柏エシディシ

カセットテープ・ダイアリーズの柏エシディシのレビュー・感想・評価

4.0
鬱屈とした日々を過ごすパキスタン系英国少年の葛藤をブルース・スプリングスティーンのロックが撃ち抜く青春映画

お話の骨組みは監督の出世作「ベッカムに恋して」と同じだけれど、不況下で極右勢力が台頭し分断が進む時代という今日的な射程を捉えて作品としての強さはより増している。
「誰もが勝てなければ、それは本当の勝利とは言えない」

また、保守的なアメリカのミュージシャンと誤解されがちなボスの音楽が国境や人種、時代を越えて普遍的なテーマをたたえていることを証明してみせ、ロックという音楽の変わらぬ魅力と有効性も明らかにしてくれる。
主人公が荒天の中ロックに目覚めるシーンは音楽に恋に落ちた瞬間を知る人は皆共感し胸震えることだろう!
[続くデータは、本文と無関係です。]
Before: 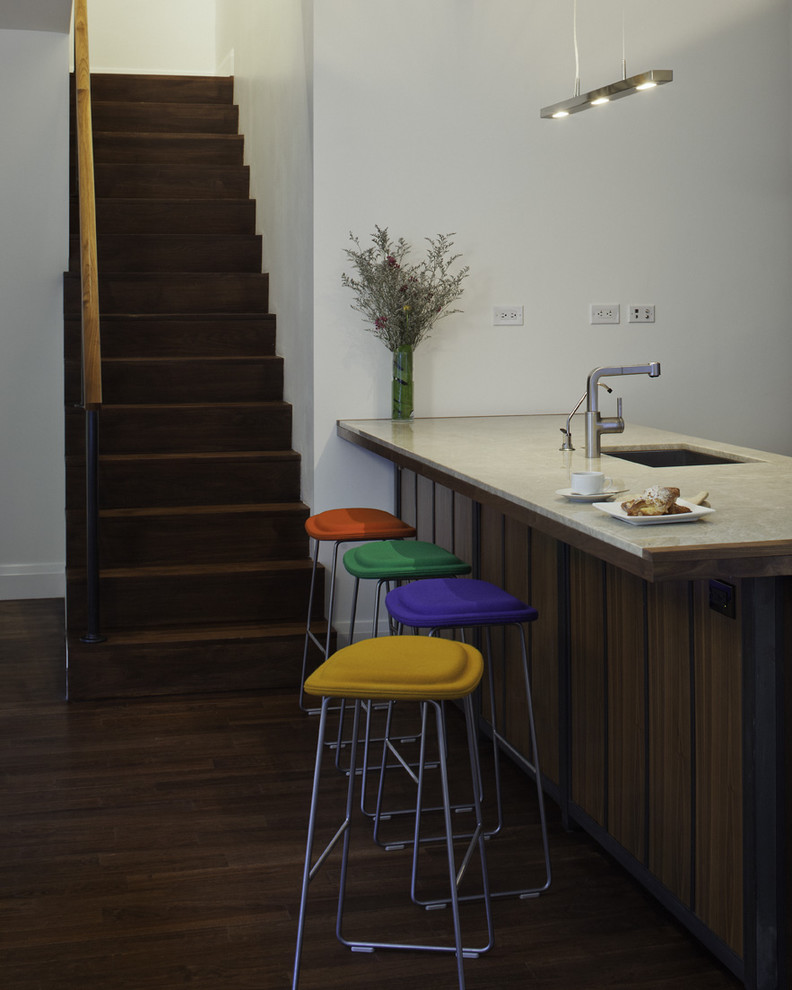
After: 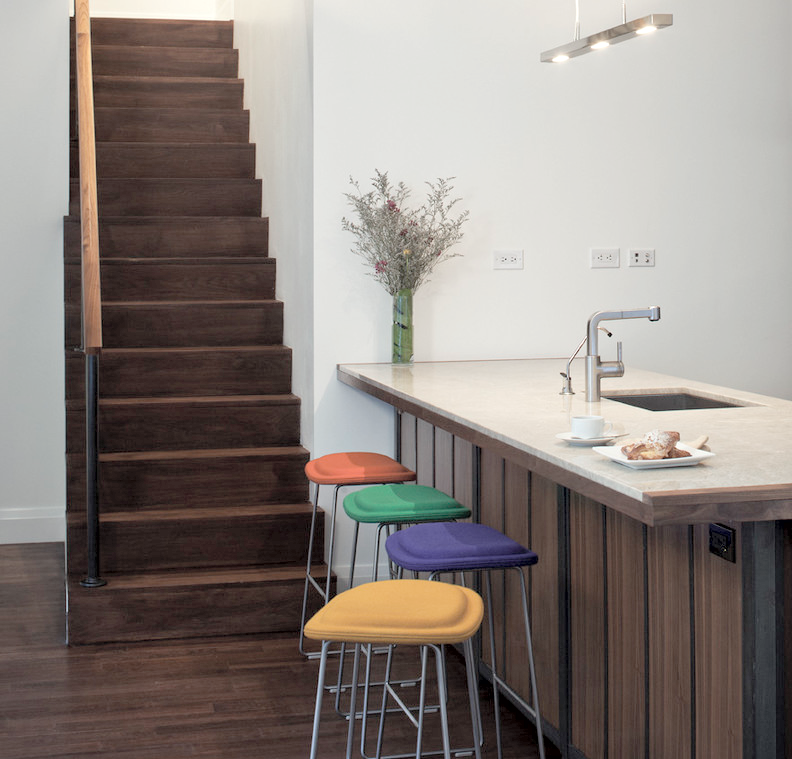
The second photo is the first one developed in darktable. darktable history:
crop: top 5.667%, bottom 17.637%
exposure: black level correction 0.003, exposure 0.383 EV, compensate highlight preservation false
contrast brightness saturation: brightness 0.18, saturation -0.5
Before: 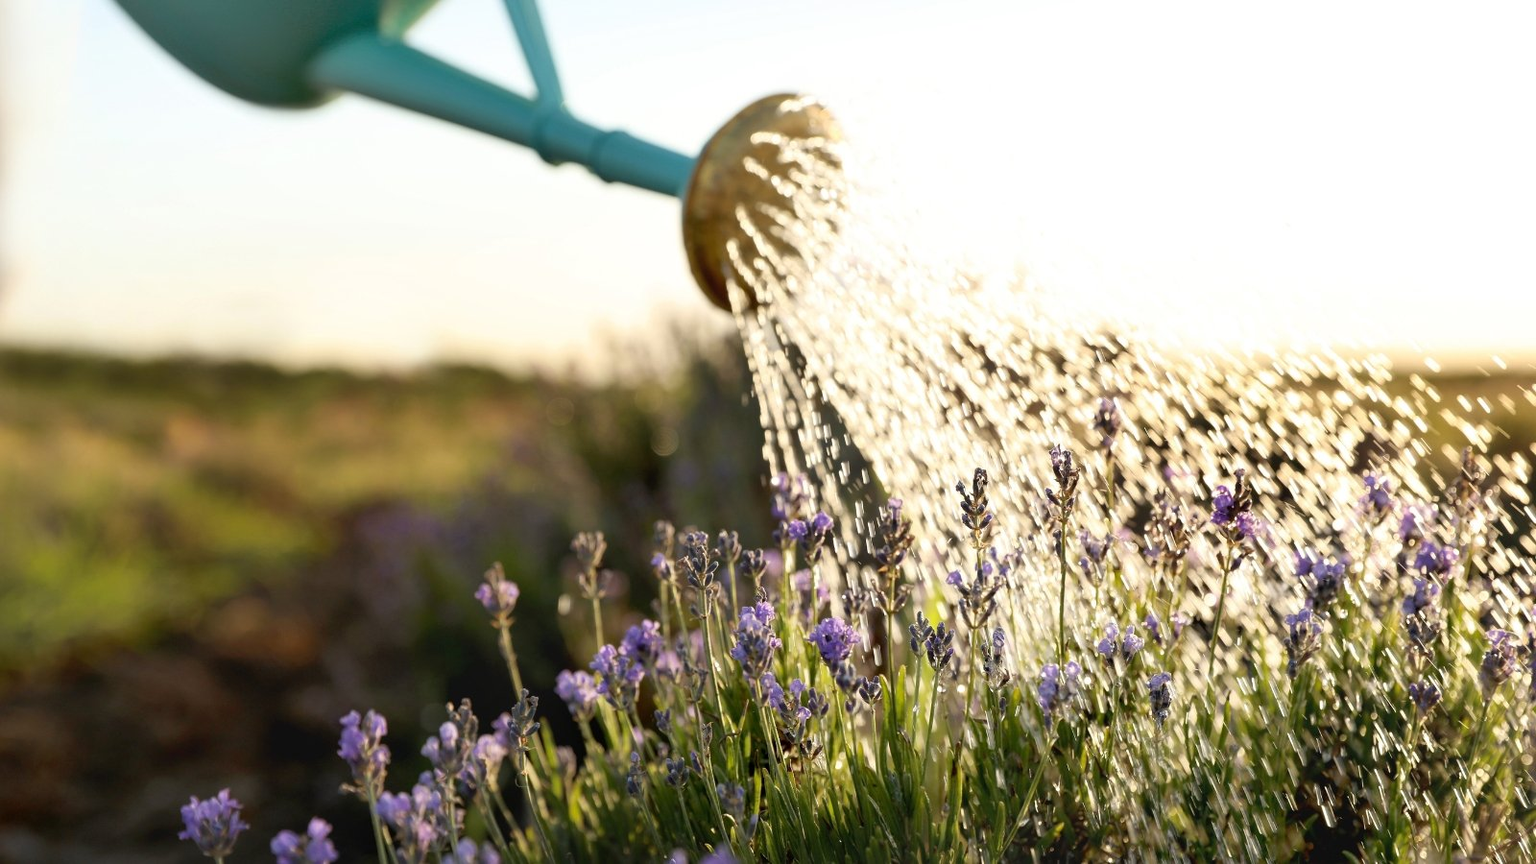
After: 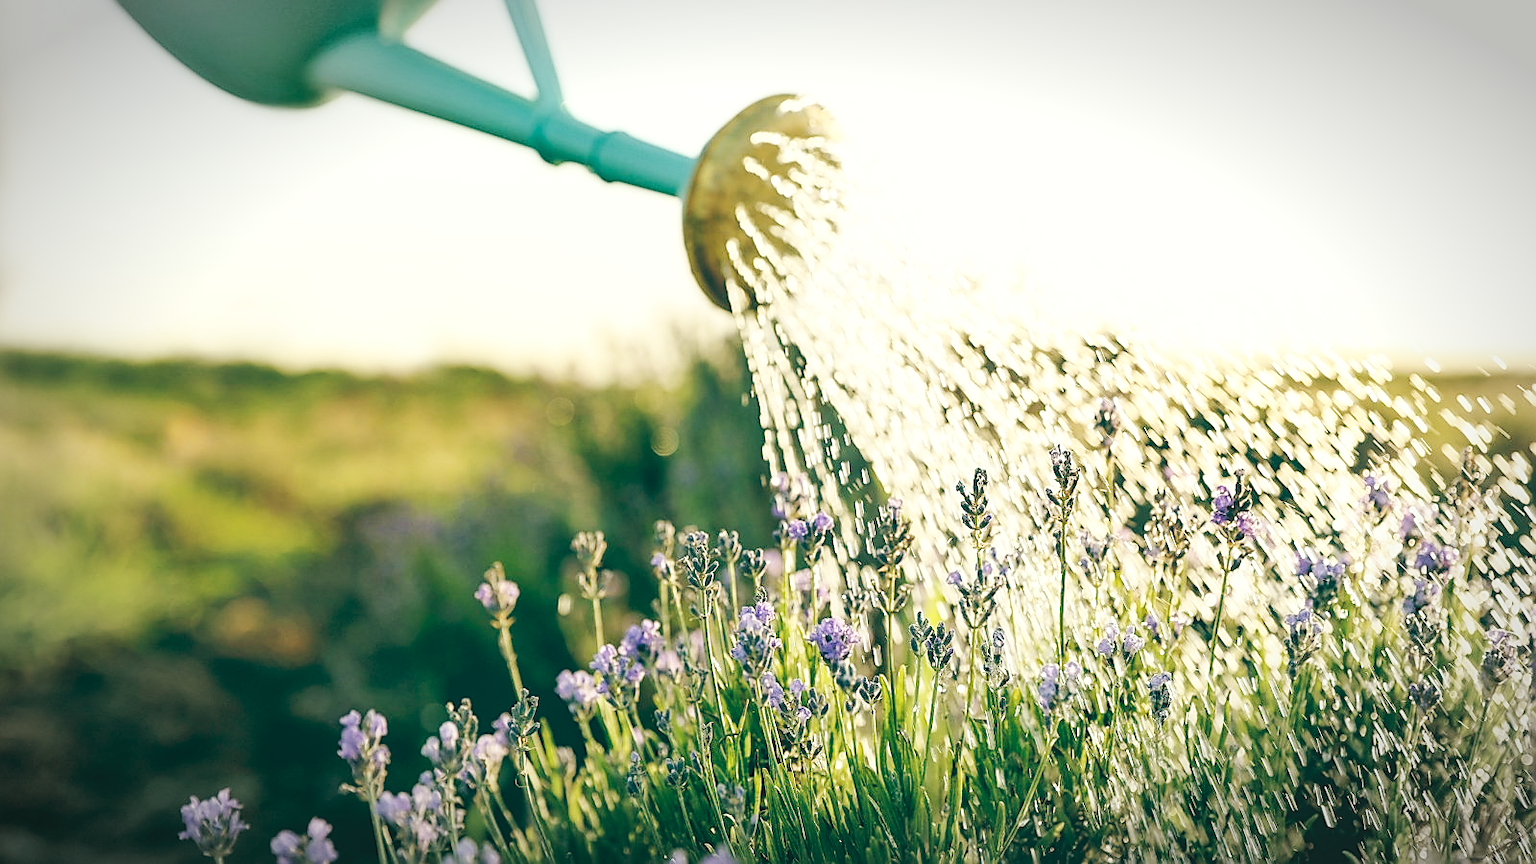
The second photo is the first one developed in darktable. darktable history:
levels: levels [0.073, 0.497, 0.972]
contrast brightness saturation: saturation -0.05
white balance: emerald 1
color balance: lift [1.005, 0.99, 1.007, 1.01], gamma [1, 1.034, 1.032, 0.966], gain [0.873, 1.055, 1.067, 0.933]
vignetting: automatic ratio true
local contrast: detail 110%
sharpen: radius 1.4, amount 1.25, threshold 0.7
base curve: curves: ch0 [(0, 0.007) (0.028, 0.063) (0.121, 0.311) (0.46, 0.743) (0.859, 0.957) (1, 1)], preserve colors none
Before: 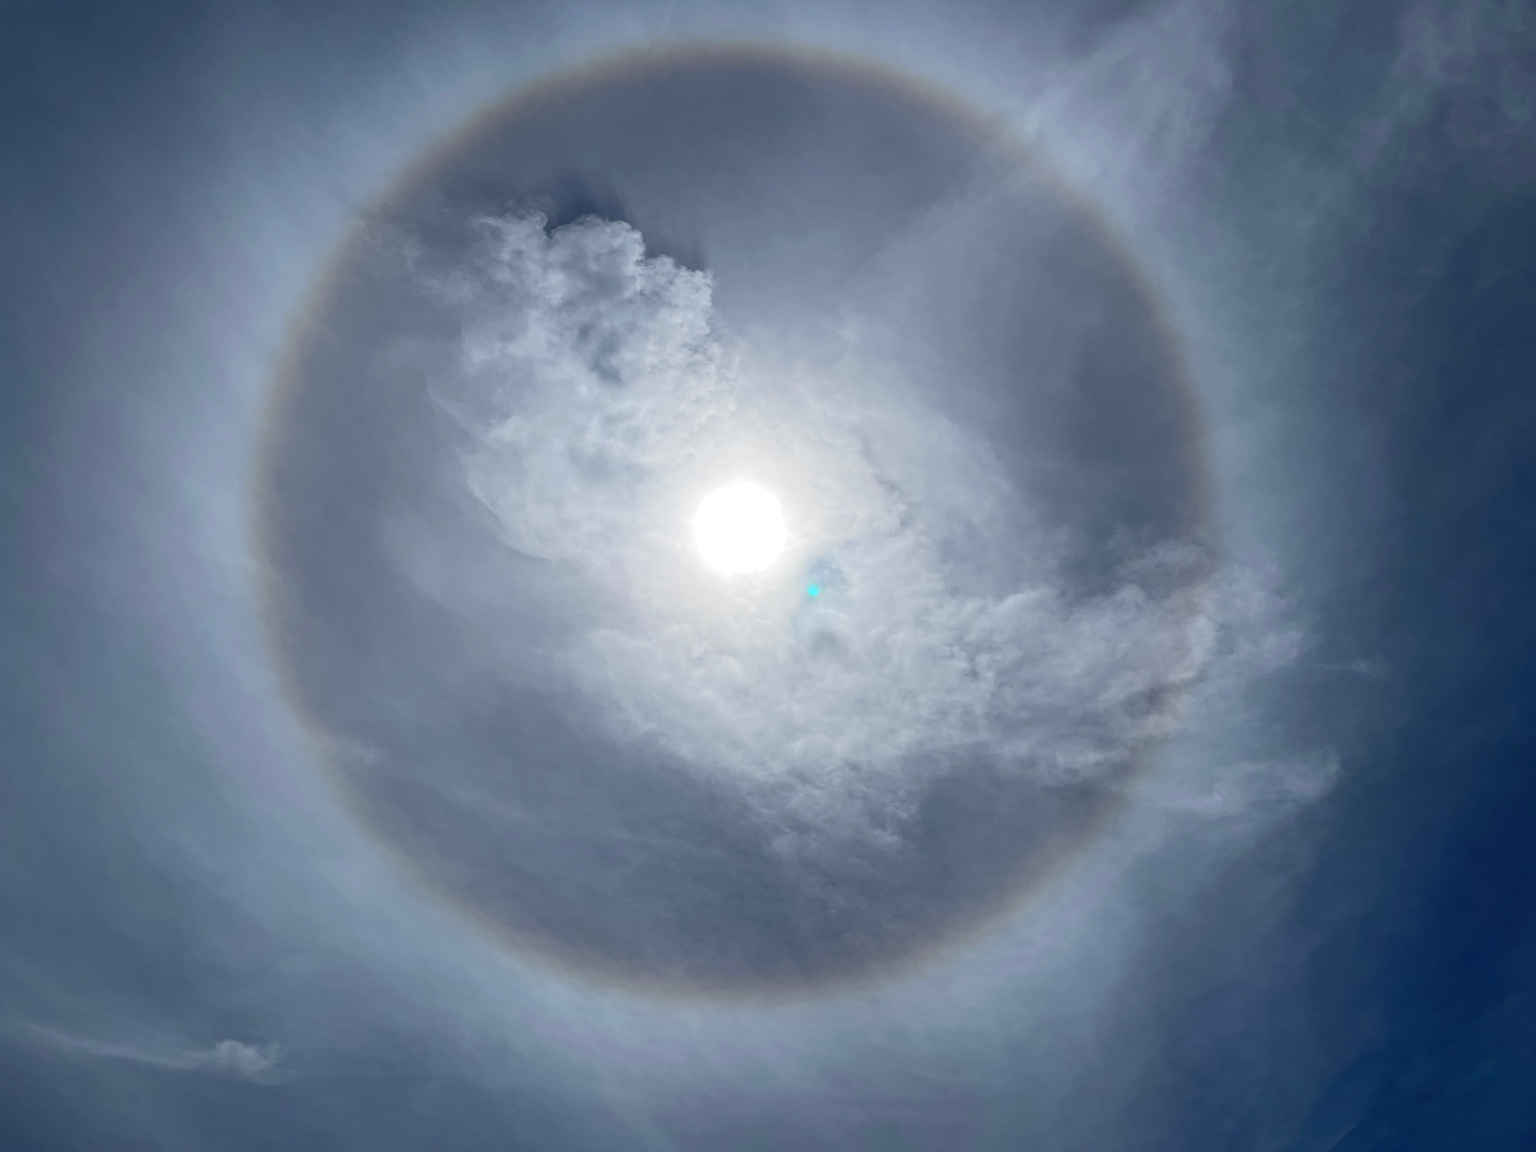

80年代の回顧的音楽青春映画としてジョン・カーニーの傑作「シングストリート」と既視感はあるけれど、終盤の展開は、ある面でシングストリートを越えていると言えると思う。
(パンフレットの町山さんコラムに「その後」の物語が……エライぞ、ジャベド!いやマンスール!)

「韻も踏んでねぇよ!」というセリフにはついつい苦笑してしまったけれど、ボスの楽曲、特に歌詞の魅力を補完してくれる演出や物語でファンやボス本人も納得でしょう。
自分は「ネブラスカ」が好きなアルバム。

唐突ですこしばかりファンタジックなミュージカルパートに胸高鳴りながらも戸惑うのだけれど、ラストカットに、この物語自体を「そう」捉えられるのだなぁと思って、日常と格闘しながら生きる少年達や観客へのエールの様な幕切れの様に感じた。